The feat of live recording is most impressive on the opener, ‘The Best is Yet to Come’. It opens with layers of gentle piano and sweeping strings. Eltorp’s natural vocal tremble adds a great deal of character to a song about finding love and settling down (“Oh my friends where are we now / The circle has been drawn / Seems by now my travelling is done”). The end of the track sees Eltorp repeat a mantra of reassurance with, “The best is yet to come”.
‘One of These Days’ takes us away from the rich strings and piano, replacing them with a darker and mellower funky blues sound. “Hold your tongue / Pull your stare / Be real kind if it’s not too late / There’s an old sign saying have no fear / There’s a showdown and the end is near,” we’re warned at the start of the track. There’s a real Nick Cave feel to this one too, so much so you expect that instantly recognisable baritone to start at any moment.
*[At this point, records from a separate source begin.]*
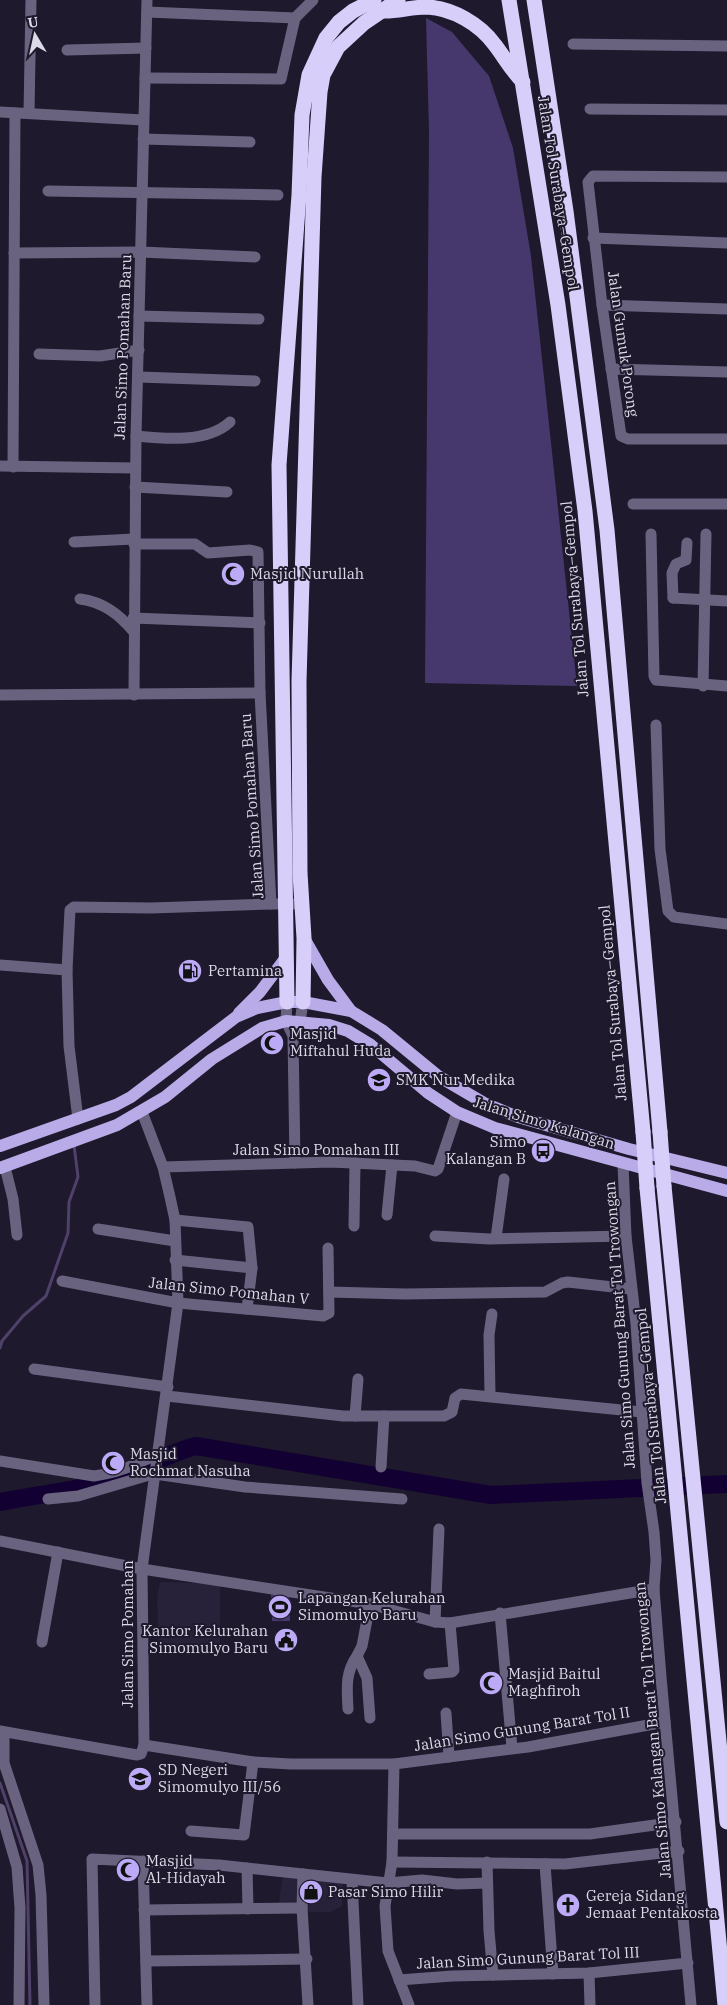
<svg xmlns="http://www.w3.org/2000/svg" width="727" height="2005" viewBox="0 0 727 2005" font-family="'IBM Plex Serif',serif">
<rect width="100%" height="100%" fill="#1e192c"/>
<!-- built -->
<g fill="#28213a">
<polygon points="160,1582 220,1584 220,1650 159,1653 157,1597"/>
<polygon points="283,1873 343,1881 342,1906 331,1912 303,1912 279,1903"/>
</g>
<!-- grass -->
<g fill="#46386c">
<polygon points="426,18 452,32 489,76 513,148 531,256 577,686 425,683 429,133"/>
<polygon points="271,1592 289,1592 290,1621 272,1621"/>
</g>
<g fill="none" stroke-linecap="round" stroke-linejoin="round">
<!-- stream -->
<g stroke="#4f4169" stroke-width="3">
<polyline points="0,1348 2,1341 23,1316 46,1296 68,1233 69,1202 78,1177 74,1145"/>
<polyline points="0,1783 27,1861 30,2005"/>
</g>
<!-- river -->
<path stroke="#130032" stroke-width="18" d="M0,1502c39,-8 79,-11 117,-24 27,-10 51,-25 79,-32l295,49 236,-11"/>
<!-- minor -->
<g stroke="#6a6380" stroke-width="11">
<polyline points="147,12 295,18"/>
<polyline points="573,44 727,46"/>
<polyline points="67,50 146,48"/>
<polyline points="145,78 281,79 295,18 313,0"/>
<polyline points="590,109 727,110"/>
<polyline points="0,112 143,120"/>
<polyline points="29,113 31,0"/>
<polyline points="143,139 250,142"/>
<polyline points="727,177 593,176 588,182 602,305 621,436 628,439 727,439"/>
<polyline points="48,191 278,195"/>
<polyline points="593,238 727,243"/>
<polyline points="14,253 141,252 255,257"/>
<polyline points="602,305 727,309"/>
<polyline points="139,316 259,319"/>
<polyline points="39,354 100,356 139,350"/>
<polyline points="611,369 727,372"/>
<polyline points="139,377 255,381"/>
<path d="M136,436c29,3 71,7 94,-14"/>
<polyline points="0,466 135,468"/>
<polyline points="13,467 15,113"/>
<polyline points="135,487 227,492"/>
<polyline points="633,504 727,504"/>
<polyline points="651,534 654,676 656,680 727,686"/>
<polyline points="74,542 134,539"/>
<polyline points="134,544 195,544 208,553 250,550 258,552 260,693 271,904 293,904"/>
<polyline points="673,598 672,573 676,564 686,560 687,543"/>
<polyline points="673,598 727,601"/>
<path d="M80,599c23,3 39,15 54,33"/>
<polyline points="133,618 260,623"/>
<polyline points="703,686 706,534"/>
<polyline points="0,695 260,693"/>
<polyline points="134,695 136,436 147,0"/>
<polyline points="656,725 660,849 668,911 674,917 727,924"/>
<polyline points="0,965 67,970 69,1046 78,1119"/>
<polyline points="67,970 70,910 74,907 151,908 271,904"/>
<polyline points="287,1002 286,1021 293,1036 295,1163"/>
<polyline points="297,1029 300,1022 303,1002"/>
<polyline points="623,1164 626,1236 636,1324 647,1483 654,1532 656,1560 654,1589 661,1677 691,2005"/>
<polyline points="5,1167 13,1199 17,1235"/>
<polyline points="163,1167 331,1162 415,1166 435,1171 438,1169 457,1112"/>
<polyline points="387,1215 392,1165"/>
<polyline points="175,1220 248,1227 252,1268 175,1260"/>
<polyline points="354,1226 355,1163"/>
<polyline points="98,1229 175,1241"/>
<polyline points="435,1236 490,1239 626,1236"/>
<polyline points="496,1238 504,1179"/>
<polyline points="62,1281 178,1303 323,1316 329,1313 328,1248"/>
<polyline points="329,1292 405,1294 545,1292 562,1283 568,1282 631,1289"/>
<polyline points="247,1309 252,1268"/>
<polyline points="34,1369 168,1387"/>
<polyline points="167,1396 343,1416 444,1416 452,1412 455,1398 461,1394 642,1412"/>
<polyline points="490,1396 489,1335 492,1314"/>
<polyline points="355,1416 358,1379"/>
<path d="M0,1461l94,15c14,-2 29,-6 42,-12 8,-3 13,-7 22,-8"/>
<polyline points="381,1467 384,1416"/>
<polyline points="155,1474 245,1487 402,1499"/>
<polyline points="48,1499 78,1496 156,1473"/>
<polyline points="0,1541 142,1569 370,1604"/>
<polyline points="500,1613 512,1748"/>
<polyline points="435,1622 439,1529"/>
<polyline points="42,1642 58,1552"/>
<polyline points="429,1674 452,1672 454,1670 450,1623"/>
<path d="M348,1709c-1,-21 -3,-36 9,-53"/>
<polyline points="446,1713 449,1757"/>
<polyline points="370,1718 367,1678 357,1656 362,1646 370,1604 435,1622 450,1623 654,1589"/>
<polyline points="0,1731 137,1755 141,1754 144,1745 142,1569 178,1303 175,1220 170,1197 163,1167 142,1112"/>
<polyline points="4,1732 4,1763 38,1865 41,1895 44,2005"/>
<polyline points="144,1745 253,1762 291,1764 394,1764 528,1747 665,1722"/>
<polyline points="394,1764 392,1862 385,1906 388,1951 409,2005"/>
<polyline points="0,1809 17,1867 20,1908 19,2005"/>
<polyline points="191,1831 244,1835 253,1762"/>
<polyline points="393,1834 590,1834 676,1822"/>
<polyline points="143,1861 147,2005"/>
<polyline points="392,1862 565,1864 679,1851"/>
<polyline points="487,1862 489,1931 493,1975"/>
<polyline points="545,1864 553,1974"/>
<polyline points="247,1868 248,1909"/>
<polyline points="303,1874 302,1908 308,2005"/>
<polyline points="352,1880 358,2005"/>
<polyline points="144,1910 302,1908"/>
<polyline points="146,1961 307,1959"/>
<polyline points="589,1973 590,2005"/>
<polyline points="399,1980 452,1976 589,1973 688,1963"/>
<polyline points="95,2005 92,1859 219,1865 388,1883 422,1880 457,1884 487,1883"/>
</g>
<!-- major -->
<g stroke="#b9abe7" stroke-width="12">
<polyline points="304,938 328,980 351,1011"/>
<polyline points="239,1013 260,992 287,956"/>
<polyline points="0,1146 116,1105 131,1097 236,1017 257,1008 287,1002 303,1002 351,1011 382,1030 438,1076 484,1103 518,1117 629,1149 727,1173"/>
<polyline points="0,1168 117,1125 165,1097 212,1059 262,1028 286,1021 329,1025 348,1031 371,1045 428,1093 457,1112 495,1128 727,1191"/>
</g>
<!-- highway -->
<g stroke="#d7cef9" stroke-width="15">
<polyline points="509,0 558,305 585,511 643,1132"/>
<polyline points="534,0 566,211 607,530 660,1132"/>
<path d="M385,11c14,0 27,-4 42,-4 25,1 53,17 68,38 10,13 16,25 28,37"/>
<polyline points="287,1002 279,465 299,195 302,115 309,75 326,38 339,22 353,11 374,0"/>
<polyline points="303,1002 304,938 300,873 299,681 314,177 320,92 323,75 338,47 364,23 398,0"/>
<polyline points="664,1186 727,1822"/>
<polyline points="647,1188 725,2005"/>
</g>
<!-- highway-bridge -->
<g stroke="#d7cef9" stroke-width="15">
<polyline points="643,1132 647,1188"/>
<polyline points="660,1132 664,1186"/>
</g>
</g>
<!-- icons -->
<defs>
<g id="mosque-disc" transform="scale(1.25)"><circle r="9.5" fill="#bcaaf6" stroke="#1e192c"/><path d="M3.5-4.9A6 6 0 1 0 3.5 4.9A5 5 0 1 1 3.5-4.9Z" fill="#111"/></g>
<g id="fuel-disc" transform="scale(1.25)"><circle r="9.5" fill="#bcaaf6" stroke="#1e192c"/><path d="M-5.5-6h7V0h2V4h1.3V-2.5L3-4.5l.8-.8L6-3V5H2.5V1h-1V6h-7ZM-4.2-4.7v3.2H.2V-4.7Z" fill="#111"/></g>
<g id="school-disc" transform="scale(1.25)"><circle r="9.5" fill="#bcaaf6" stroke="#1e192c"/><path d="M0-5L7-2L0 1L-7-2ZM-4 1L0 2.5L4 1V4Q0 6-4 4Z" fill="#111"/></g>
<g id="bus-disc" transform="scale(1.25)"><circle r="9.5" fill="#bcaaf6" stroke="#1e192c"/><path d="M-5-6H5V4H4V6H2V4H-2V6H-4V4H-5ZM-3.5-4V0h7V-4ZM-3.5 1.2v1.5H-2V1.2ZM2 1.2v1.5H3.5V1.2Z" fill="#111"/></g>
<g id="stadium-disc" transform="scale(1.25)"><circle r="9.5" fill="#bcaaf6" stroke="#1e192c"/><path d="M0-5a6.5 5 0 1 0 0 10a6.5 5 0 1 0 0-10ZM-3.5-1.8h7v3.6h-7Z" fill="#111"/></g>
<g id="civic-disc" transform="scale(1.25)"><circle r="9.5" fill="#bcaaf6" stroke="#1e192c"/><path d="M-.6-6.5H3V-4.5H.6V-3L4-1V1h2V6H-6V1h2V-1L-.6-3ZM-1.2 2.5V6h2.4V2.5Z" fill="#111"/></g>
<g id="shop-disc" transform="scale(1.25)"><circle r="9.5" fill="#bcaaf6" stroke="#1e192c"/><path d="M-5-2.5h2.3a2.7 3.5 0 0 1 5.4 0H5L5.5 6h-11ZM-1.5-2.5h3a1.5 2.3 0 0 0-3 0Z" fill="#111"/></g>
<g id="church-disc" transform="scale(1.25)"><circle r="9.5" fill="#bcaaf6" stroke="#1e192c"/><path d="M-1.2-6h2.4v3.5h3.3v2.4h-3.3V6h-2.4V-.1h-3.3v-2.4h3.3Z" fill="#111"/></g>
</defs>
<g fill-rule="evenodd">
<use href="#mosque-disc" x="233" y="574"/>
<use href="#fuel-disc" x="190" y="971"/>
<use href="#mosque-disc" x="272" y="1043"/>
<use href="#school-disc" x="379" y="1080"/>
<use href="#bus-disc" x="543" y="1151"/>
<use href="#mosque-disc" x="113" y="1463"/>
<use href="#stadium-disc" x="280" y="1607"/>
<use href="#civic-disc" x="286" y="1640"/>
<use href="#mosque-disc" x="491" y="1683"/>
<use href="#school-disc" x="140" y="1779"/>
<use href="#mosque-disc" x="128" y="1870"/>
<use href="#shop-disc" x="311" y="1892"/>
<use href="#church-disc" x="568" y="1905"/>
</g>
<g text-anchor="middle" stroke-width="4" stroke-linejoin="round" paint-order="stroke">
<!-- street labels -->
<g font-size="15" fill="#dcdae8" stroke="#1e192c">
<text transform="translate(558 193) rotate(81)" y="5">Jalan Tol Surabaya–Gempol</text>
<text transform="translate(623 344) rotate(82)" y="5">Jalan Gumuk Porong</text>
<text transform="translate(123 347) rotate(-88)" y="5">Jalan Simo Pomahan Baru</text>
<text transform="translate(575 599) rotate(-95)" y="5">Jalan Tol Surabaya–Gempol</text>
<text transform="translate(252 806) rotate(-94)" y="5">Jalan Simo Pomahan Baru</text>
<text transform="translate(613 1003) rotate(-95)" y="5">Jalan Tol Surabaya–Gempol</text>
<text transform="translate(544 1123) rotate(17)" y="5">Jalan Simo Kalangan</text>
<text x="316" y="1155">Jalan Simo Pomahan III</text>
<text transform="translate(229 1291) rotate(6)" y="5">Jalan Simo Pomahan V</text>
<text transform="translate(620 1325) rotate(-94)" y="5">Jalan Simo Gunung Barat Tol Trowongan</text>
<text transform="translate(651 1406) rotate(-96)" y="5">Jalan Tol Surabaya–Gempol</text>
<text transform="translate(128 1634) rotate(-90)" y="5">Jalan Simo Pomahan</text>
<text transform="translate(522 1729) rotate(-9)" y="5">Jalan Simo Gunung Barat Tol II</text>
<text transform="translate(653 1730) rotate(-95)" y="5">Jalan Simo Kalangan Barat Tol Trowongan</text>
<text transform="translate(528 1958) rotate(-3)" y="5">Jalan Simo Gunung Barat Tol III</text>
</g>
<!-- poi labels -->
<g font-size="15" fill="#dcdae8" stroke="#1e192c" text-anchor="start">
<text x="250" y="579">Masjid Nurullah</text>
<text x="208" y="976">Pertamina</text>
<text x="290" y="1039">Masjid<tspan x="290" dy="17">Miftahul Huda</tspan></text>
<text x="396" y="1085">SMK Nur Medika</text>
<text x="526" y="1147" text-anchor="end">Simo<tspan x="526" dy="17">Kalangan B</tspan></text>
<text x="130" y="1459">Masjid<tspan x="130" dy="17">Rochmat Nasuha</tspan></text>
<text x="298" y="1603">Lapangan Kelurahan<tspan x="298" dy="17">Simomulyo Baru</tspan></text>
<text x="268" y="1636" text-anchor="end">Kantor Kelurahan<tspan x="268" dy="17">Simomulyo Baru</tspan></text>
<text x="508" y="1679">Masjid Baitul<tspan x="508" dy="17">Maghfiroh</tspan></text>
<text x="158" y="1775">SD Negeri<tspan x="158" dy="17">Simomulyo III/56</tspan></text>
<text x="146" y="1866">Masjid<tspan x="146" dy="17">Al-Hidayah</tspan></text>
<text x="328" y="1897">Pasar Simo Hilir</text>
<text x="586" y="1901">Gereja Sidang<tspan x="586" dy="17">Jemaat Pentakosta</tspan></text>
</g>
</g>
<!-- north arrow -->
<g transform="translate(35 35) rotate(351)" stroke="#1e192c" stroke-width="4" paint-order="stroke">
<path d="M0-4L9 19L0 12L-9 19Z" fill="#dcdae8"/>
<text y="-8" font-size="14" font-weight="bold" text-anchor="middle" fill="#dcdae8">U</text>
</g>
</svg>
‘Glory’ again channels blues influences, but this time they have a decidedly rockier edge to them. The lyrics talk of living to excess but not finding what he hoped from it (“These are the best years wasted / Come on down everybody’s dancing”). ‘Tokio Town’ is the final track, and it strikes more of an adult contemporary vibe, belying the lyrics of a dark past: “Way out of town / Hounds on my tail / Looking for answers to take this weight off my shoulders / I stand there in line / My easy heartbeat is way out of time / I got lost in the city / What can I say / I blew my money the old fashioned way”.
These four tracks are well crafted and recorded songs, made even more impressive upon knowledge of exactly how they were laid down. This EP too neatly bookends the two previous under the same collection (naturally titled ‘Extended Play 1/3’ and ‘Extended Play 2/3’); although there’s an added element of raw and sometimes breathy emotion captured in Eltorp’s voice here that’s sometimes lost at times in the previous studio produced tracks.
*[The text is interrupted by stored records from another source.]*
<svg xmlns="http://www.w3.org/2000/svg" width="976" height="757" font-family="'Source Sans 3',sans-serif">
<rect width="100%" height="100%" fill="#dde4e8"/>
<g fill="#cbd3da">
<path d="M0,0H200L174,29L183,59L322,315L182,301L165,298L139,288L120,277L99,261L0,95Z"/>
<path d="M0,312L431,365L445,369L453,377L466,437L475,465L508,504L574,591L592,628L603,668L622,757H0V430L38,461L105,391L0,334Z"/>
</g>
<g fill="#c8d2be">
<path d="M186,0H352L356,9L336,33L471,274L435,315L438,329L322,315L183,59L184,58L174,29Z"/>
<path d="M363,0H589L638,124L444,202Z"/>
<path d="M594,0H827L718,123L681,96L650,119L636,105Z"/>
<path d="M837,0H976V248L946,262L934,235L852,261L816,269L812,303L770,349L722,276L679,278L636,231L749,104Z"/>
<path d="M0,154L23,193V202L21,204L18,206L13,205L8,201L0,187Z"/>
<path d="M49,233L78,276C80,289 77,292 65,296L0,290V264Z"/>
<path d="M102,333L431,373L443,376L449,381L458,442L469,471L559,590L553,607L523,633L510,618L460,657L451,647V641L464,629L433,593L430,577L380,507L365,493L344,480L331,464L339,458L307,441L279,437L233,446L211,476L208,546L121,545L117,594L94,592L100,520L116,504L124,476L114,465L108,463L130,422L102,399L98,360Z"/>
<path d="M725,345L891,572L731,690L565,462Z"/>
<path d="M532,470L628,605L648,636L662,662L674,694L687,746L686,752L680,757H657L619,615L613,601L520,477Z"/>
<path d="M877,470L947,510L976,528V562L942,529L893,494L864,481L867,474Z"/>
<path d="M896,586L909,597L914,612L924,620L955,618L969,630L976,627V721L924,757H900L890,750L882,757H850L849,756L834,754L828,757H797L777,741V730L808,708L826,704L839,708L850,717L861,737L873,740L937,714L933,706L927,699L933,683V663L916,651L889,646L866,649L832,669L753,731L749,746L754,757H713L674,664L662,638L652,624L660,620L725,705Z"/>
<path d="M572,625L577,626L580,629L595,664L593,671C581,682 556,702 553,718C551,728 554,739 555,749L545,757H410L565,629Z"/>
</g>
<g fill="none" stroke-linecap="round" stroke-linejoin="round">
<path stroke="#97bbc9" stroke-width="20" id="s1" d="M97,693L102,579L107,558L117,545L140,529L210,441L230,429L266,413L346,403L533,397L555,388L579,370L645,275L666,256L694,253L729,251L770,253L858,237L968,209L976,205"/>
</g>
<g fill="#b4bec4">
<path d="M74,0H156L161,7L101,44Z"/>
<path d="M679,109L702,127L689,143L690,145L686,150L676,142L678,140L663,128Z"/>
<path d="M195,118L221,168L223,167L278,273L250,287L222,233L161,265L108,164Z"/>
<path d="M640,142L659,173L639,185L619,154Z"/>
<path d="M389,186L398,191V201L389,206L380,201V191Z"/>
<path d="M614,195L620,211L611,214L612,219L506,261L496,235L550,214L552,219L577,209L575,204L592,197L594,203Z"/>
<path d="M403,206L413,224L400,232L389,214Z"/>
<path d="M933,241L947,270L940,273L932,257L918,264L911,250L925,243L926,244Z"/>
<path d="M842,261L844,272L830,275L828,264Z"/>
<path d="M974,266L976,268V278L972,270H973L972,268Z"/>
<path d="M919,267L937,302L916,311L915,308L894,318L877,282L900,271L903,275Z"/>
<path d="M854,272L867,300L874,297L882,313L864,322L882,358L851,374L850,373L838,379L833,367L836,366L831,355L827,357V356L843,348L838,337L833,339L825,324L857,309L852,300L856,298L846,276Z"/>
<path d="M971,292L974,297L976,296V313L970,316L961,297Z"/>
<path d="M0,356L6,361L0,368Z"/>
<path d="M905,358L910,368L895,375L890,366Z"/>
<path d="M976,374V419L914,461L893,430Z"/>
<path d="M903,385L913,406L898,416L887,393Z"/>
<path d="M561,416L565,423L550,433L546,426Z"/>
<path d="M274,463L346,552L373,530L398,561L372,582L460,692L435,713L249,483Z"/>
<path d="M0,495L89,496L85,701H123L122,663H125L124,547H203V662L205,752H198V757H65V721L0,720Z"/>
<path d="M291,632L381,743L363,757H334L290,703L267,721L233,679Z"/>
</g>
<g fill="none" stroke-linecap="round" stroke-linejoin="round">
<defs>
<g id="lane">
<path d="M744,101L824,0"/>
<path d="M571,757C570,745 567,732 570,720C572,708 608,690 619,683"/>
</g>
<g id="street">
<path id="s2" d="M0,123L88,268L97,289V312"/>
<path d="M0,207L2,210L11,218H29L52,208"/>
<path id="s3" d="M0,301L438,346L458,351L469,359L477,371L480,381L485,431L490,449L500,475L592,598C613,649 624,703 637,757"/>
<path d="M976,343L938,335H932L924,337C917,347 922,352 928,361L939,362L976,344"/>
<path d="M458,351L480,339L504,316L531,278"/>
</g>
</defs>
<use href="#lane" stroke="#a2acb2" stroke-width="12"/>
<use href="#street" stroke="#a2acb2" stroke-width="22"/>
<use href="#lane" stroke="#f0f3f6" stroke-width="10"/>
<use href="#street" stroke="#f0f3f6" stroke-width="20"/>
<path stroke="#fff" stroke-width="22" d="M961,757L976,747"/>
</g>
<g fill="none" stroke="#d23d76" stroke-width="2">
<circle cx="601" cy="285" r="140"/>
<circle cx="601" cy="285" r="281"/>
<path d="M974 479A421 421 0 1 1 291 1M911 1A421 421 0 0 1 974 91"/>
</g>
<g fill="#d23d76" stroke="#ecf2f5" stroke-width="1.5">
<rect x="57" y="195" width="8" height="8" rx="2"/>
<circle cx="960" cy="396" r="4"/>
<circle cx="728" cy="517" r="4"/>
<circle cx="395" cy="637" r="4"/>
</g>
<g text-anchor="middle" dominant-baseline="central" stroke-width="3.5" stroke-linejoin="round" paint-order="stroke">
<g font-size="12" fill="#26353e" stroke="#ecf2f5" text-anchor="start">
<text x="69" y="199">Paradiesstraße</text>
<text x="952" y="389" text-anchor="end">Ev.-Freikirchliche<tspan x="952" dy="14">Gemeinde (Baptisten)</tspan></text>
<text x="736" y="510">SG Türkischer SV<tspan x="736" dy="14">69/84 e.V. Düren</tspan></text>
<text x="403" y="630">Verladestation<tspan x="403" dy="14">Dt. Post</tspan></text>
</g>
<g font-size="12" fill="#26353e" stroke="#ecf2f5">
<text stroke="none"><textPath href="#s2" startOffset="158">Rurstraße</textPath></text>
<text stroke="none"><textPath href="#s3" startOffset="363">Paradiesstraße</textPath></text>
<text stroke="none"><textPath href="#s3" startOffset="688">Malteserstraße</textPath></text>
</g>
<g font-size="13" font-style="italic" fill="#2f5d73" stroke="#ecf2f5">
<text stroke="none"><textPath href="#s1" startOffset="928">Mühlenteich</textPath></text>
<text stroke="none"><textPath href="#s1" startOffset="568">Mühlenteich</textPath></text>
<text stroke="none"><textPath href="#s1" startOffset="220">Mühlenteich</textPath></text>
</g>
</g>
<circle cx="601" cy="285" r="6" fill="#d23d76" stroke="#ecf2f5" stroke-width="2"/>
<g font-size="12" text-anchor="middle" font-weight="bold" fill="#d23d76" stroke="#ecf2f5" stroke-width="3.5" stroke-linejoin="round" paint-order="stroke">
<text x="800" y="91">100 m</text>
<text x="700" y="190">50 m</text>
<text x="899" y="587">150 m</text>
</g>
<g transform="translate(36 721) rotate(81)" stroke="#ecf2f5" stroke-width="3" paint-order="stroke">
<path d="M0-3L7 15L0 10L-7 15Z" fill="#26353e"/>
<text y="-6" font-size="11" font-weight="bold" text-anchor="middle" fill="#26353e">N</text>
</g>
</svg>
In the film world, the third movie in a trilogy is often known to be the most disappointing, but thankfully that maxim doesn’t seem to have carried over into the musical world, at least not here. Anyone starting with this EP could do a lot worse than to work their way back through the second two, even if they don’t quite have the charm of the third in its single take recorded glory.